RECORDS SHOWN
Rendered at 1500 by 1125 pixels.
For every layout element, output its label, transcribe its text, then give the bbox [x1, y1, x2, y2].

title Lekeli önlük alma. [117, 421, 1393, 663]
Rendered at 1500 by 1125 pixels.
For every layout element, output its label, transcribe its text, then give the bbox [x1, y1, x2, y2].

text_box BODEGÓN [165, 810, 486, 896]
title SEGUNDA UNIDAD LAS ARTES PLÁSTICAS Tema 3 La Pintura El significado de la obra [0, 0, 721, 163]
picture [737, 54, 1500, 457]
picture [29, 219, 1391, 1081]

EXERCISE OBJECTIVE
Set the data down again in full, exactly as given.

RESULT
Rendered at 1500 by 1125 pixels.
For every layout element, output its label, transcribe its text, then give the bbox [x1, y1, x2, y2].

title Lekeli önlük alma. [117, 421, 1393, 663]
Rendered at 1500 by 1125 pixels.
For every layout element, output its label, transcribe its text, then give the bbox [x1, y1, x2, y2].

text_box BODEGÓN [165, 810, 486, 896]
title SEGUNDA UNIDAD LAS ARTES PLÁSTICAS Tema 3 La Pintura El significado de la obra [0, 0, 721, 163]
picture [737, 54, 1500, 457]
picture [29, 219, 1391, 1081]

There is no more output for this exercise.